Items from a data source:
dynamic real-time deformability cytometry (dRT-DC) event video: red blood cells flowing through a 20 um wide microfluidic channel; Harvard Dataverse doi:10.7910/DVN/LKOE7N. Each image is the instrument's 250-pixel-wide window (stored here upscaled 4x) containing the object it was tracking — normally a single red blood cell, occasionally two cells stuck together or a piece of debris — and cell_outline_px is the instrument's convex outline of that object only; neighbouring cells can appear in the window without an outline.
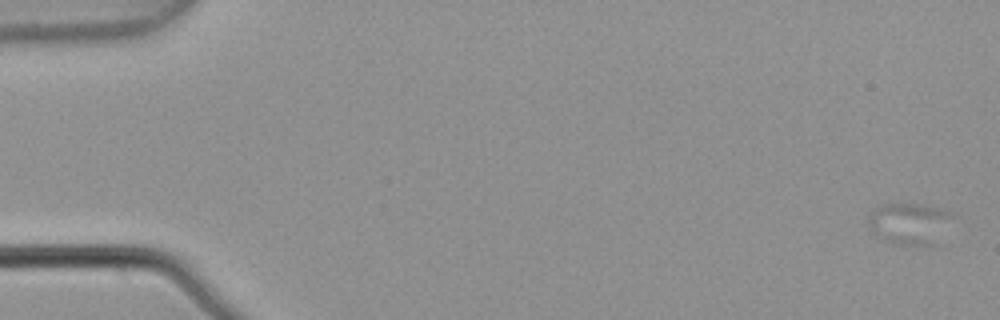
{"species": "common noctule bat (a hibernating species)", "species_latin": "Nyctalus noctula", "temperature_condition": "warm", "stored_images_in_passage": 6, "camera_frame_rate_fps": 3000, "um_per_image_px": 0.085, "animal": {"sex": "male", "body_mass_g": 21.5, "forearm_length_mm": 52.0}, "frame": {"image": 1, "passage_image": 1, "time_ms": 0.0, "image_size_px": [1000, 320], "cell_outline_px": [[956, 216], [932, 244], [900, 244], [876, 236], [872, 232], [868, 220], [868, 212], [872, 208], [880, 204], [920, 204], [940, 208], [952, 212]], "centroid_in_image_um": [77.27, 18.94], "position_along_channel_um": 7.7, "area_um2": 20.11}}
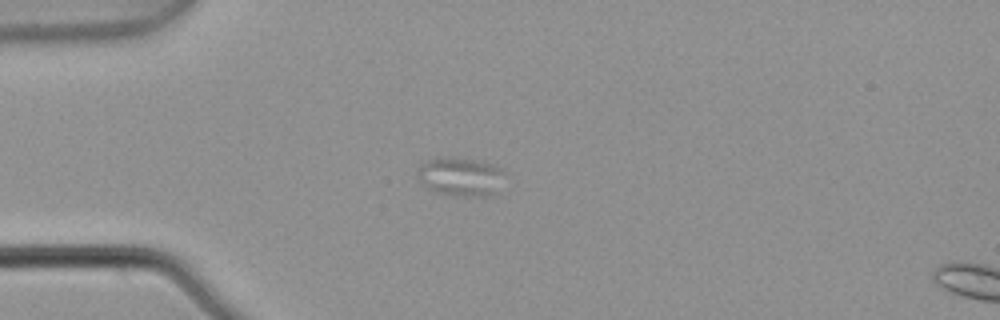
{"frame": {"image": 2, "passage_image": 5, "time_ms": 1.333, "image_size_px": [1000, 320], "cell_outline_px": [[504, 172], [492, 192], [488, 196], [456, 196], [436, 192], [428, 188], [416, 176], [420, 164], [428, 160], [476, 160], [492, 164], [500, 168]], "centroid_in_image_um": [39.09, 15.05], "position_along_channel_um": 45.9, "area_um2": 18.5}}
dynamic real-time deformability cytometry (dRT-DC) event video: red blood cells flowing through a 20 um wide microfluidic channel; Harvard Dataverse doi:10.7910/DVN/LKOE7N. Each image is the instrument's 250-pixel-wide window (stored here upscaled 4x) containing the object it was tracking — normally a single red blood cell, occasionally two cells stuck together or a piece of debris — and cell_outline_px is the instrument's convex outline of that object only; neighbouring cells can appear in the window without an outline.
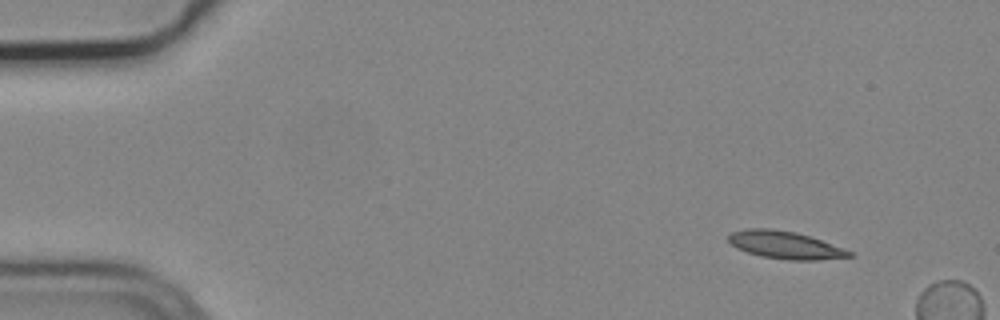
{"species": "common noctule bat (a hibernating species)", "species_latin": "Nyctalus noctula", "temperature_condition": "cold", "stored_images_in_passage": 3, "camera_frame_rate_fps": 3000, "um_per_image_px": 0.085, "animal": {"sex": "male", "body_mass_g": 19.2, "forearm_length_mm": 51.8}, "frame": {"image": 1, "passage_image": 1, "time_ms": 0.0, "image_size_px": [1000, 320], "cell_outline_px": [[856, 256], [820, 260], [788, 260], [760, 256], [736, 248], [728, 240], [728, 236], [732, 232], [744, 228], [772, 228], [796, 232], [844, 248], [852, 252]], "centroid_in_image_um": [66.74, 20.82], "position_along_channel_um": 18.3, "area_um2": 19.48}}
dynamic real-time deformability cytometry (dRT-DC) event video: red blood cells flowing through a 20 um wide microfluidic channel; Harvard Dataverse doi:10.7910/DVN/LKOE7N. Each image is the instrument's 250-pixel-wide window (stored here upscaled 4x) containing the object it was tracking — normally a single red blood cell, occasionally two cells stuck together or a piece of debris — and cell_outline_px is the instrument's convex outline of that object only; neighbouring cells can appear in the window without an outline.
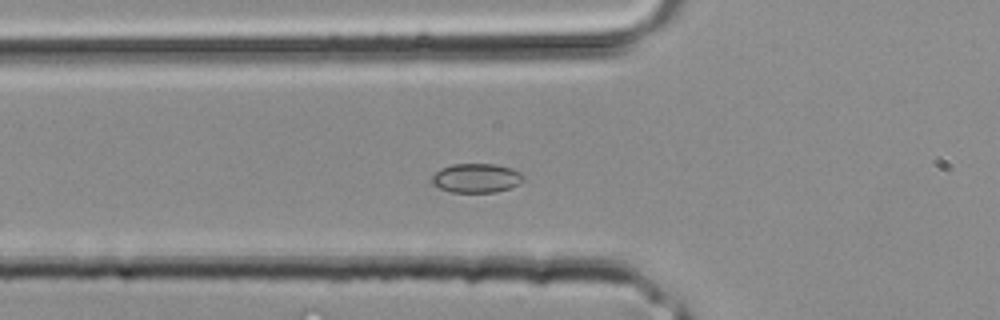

TASK REQUIREMENTS
Any pictures should be dropped; transcribe the rest of the records above exactly.

RESPONSE BELOW
dynamic real-time deformability cytometry (dRT-DC) event video: red blood cells flowing through a 20 um wide microfluidic channel; Harvard Dataverse doi:10.7910/DVN/LKOE7N. Each image is the instrument's 250-pixel-wide window (stored here upscaled 4x) containing the object it was tracking — normally a single red blood cell, occasionally two cells stuck together or a piece of debris — and cell_outline_px is the instrument's convex outline of that object only; neighbouring cells can appear in the window without an outline.
{"species": "common noctule bat (a hibernating species)", "species_latin": "Nyctalus noctula", "temperature_condition": "warm", "stored_images_in_passage": 6, "camera_frame_rate_fps": 3000, "um_per_image_px": 0.085, "animal": {"sex": "male", "body_mass_g": 21.5, "forearm_length_mm": 52.0}, "frame": {"image": 1, "passage_image": 1, "time_ms": 0.0, "image_size_px": [1000, 320], "cell_outline_px": [[956, 216], [932, 244], [900, 244], [876, 236], [872, 232], [868, 220], [868, 212], [872, 208], [880, 204], [920, 204], [940, 208], [952, 212]], "centroid_in_image_um": [77.27, 18.94], "position_along_channel_um": 7.7, "area_um2": 20.11}}
{"frame": {"image": 2, "passage_image": 5, "time_ms": 1.333, "image_size_px": [1000, 320], "cell_outline_px": [[504, 172], [492, 192], [488, 196], [456, 196], [436, 192], [428, 188], [416, 176], [420, 164], [428, 160], [476, 160], [492, 164], [500, 168]], "centroid_in_image_um": [39.09, 15.05], "position_along_channel_um": 45.9, "area_um2": 18.5}}
dynamic real-time deformability cytometry (dRT-DC) event video: red blood cells flowing through a 20 um wide microfluidic channel; Harvard Dataverse doi:10.7910/DVN/LKOE7N. Each image is the instrument's 250-pixel-wide window (stored here upscaled 4x) containing the object it was tracking — normally a single red blood cell, occasionally two cells stuck together or a piece of debris — and cell_outline_px is the instrument's convex outline of that object only; neighbouring cells can appear in the window without an outline.
{"species": "common noctule bat (a hibernating species)", "species_latin": "Nyctalus noctula", "temperature_condition": "cold", "stored_images_in_passage": 3, "camera_frame_rate_fps": 3000, "um_per_image_px": 0.085, "animal": {"sex": "male", "body_mass_g": 19.2, "forearm_length_mm": 51.8}, "frame": {"image": 1, "passage_image": 1, "time_ms": 0.0, "image_size_px": [1000, 320], "cell_outline_px": [[856, 256], [820, 260], [788, 260], [760, 256], [736, 248], [728, 240], [728, 236], [732, 232], [744, 228], [772, 228], [796, 232], [844, 248], [852, 252]], "centroid_in_image_um": [66.74, 20.82], "position_along_channel_um": 18.3, "area_um2": 19.48}}
dynamic real-time deformability cytometry (dRT-DC) event video: red blood cells flowing through a 20 um wide microfluidic channel; Harvard Dataverse doi:10.7910/DVN/LKOE7N. Each image is the instrument's 250-pixel-wide window (stored here upscaled 4x) containing the object it was tracking — normally a single red blood cell, occasionally two cells stuck together or a piece of debris — and cell_outline_px is the instrument's convex outline of that object only; neighbouring cells can appear in the window without an outline.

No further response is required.